Wood v. Harris
This text of 12 Mo. 74 (Wood v. Harris) is published on Counsel Stack Legal Research, covering Supreme Court of Missouri primary law. Counsel Stack provides free access to over 12 million legal documents including statutes, case law, regulations, and constitutions.
Opinion
delivered the opinion of the court.
Wood the plaintiff brought an action of debt against the defendant Harris and Hoiyell O’Neal in the Saline circuit court. The declaration contained two counts. The first count declared upon a writing obligatory executed by the defendants to the plaintiff, setting the same out substantially. The second count copies the writing sued on in extenso, and assigns breaches thereon.

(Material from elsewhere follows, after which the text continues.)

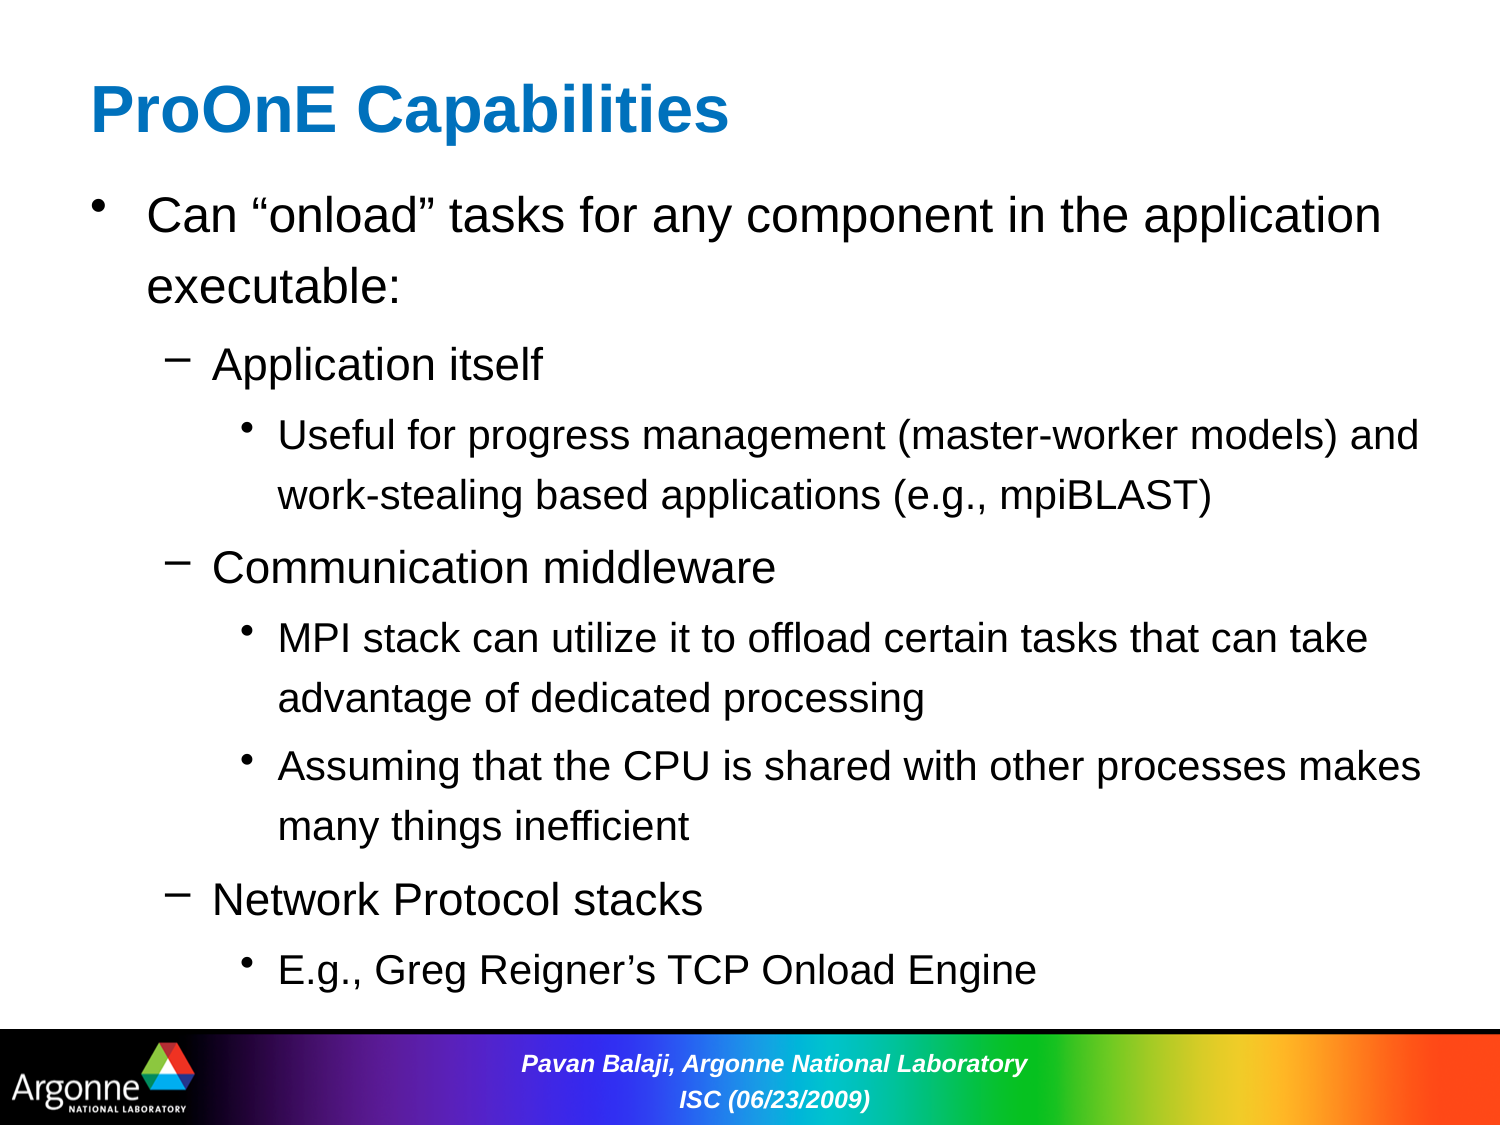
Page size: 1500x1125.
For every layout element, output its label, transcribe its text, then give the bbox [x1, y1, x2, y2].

The defendant craved oyer of the writing sued on, set the same out, and plead non est factum without affidavit.' He also filed a plea of offset. Issues were taken by the plaintiff, and the cause was submitted to the court, sitting as a jury, when the plaintiff offered to read the instrument sued upon as evidence in the case, to which the defendants objected, and their objection was sustained by the court. Whereupon the plaintiff took a nonsuit, and subsequently moved to set the same aside for the reason that his evidence was rejected by the court, but the court over-ruled his motion, and he excepted, and has brought the case here by writ of error.
It is not now necessary to inquire whether the declaration be sufficient in law to authorize the instrument of writing sued on to be read in evidence. The defendant is precluded, by the pleadings in the cause, from now raising that question.
Mr. Chitty, in his pleadings vol. 1 page 467, lays down the rule as follows. “If the deed be set out on oyer, it becomes parcel of the record, and the court will adjudge upon it accordingly, though it were not strictly demandable when granted. Should the true fact and meaning of the deed be mis-stated in the declaration, the variance is cured and becomes immaterial, if the deed be set out on the plea on oyer and non est factum be pleaded; for on that issue the only question at the trial is, whether the deed, as set out in the plea, was executed by the defendant or not, and the jury are not competent to decide what is the legal effect of the deed.”
The plea not having been verified by affidavit, the plaintiff had the right therefore to read the bond in evidence.
The other judges concurring, the judgment of the circuit court is reversed, and the cause remanded.